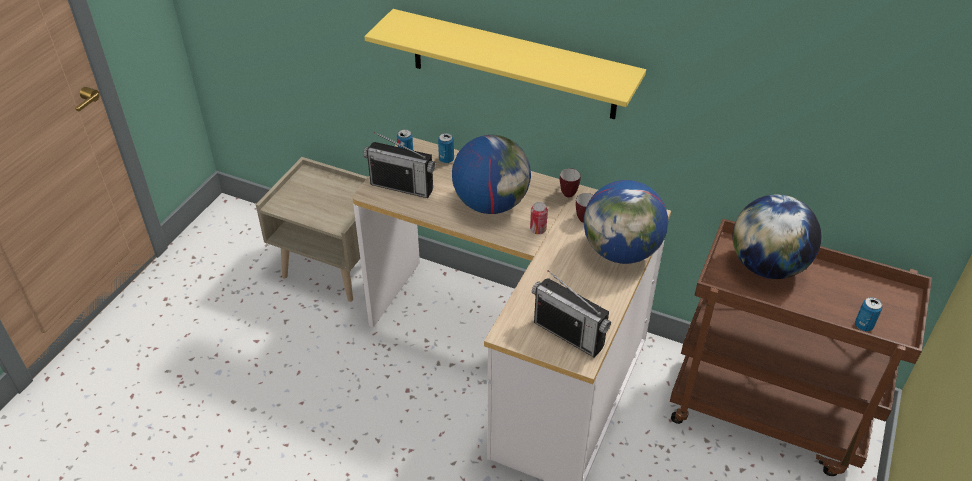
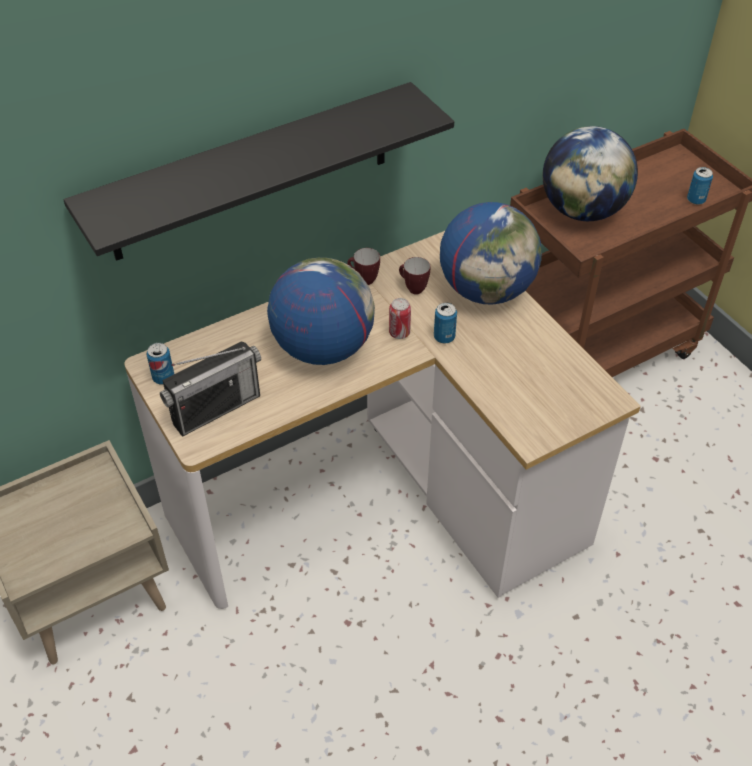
camera: 55 degrees left, 5 degrees up
yellow shelf [364,9,646,119] -> black shelf [63,82,454,261]
can [438,133,454,163] -> can moved to [434,303,457,344]
radio [532,270,611,358] -> none

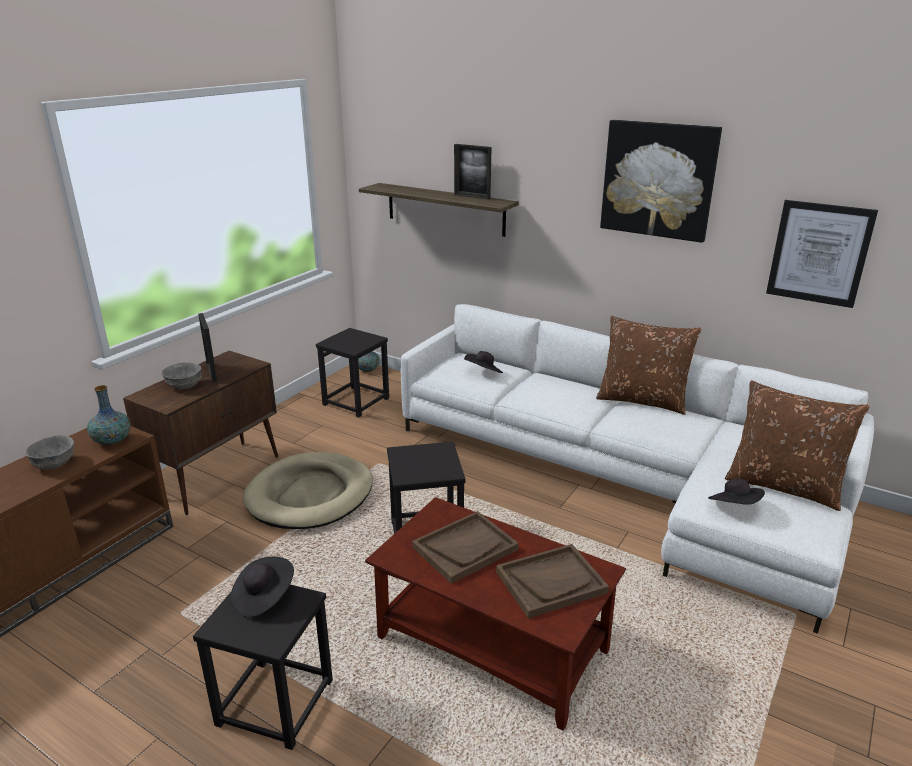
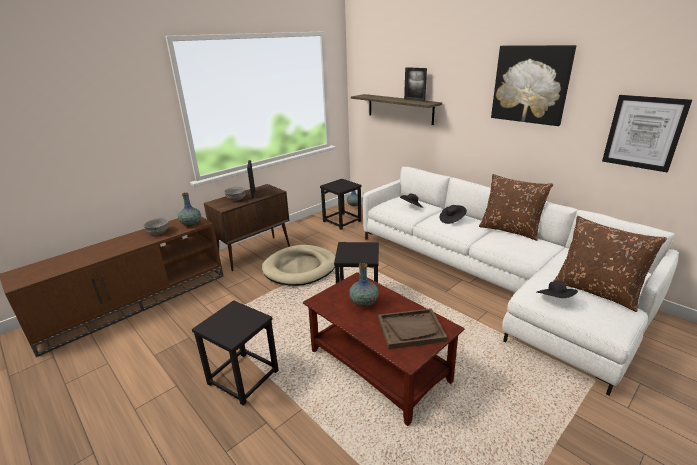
camera: 15 degrees right, 0 degrees up
black hat [230,557,294,617] -> black hat moved to [440,205,467,224]
brown tray [412,511,519,584] -> vase [349,263,379,307]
·····
*WHAT IS NEEDED:* Take the line containing "can [438,133,454,163] ->" as the first line and the last line of the data above as the final one, and output exactly the lines between them, inclusive, with no pictures.

*PROBLEM SOLUTION:*
can [438,133,454,163] -> can moved to [434,303,457,344]
radio [532,270,611,358] -> none

camera: 15 degrees right, 0 degrees up
black hat [230,557,294,617] -> black hat moved to [440,205,467,224]
brown tray [412,511,519,584] -> vase [349,263,379,307]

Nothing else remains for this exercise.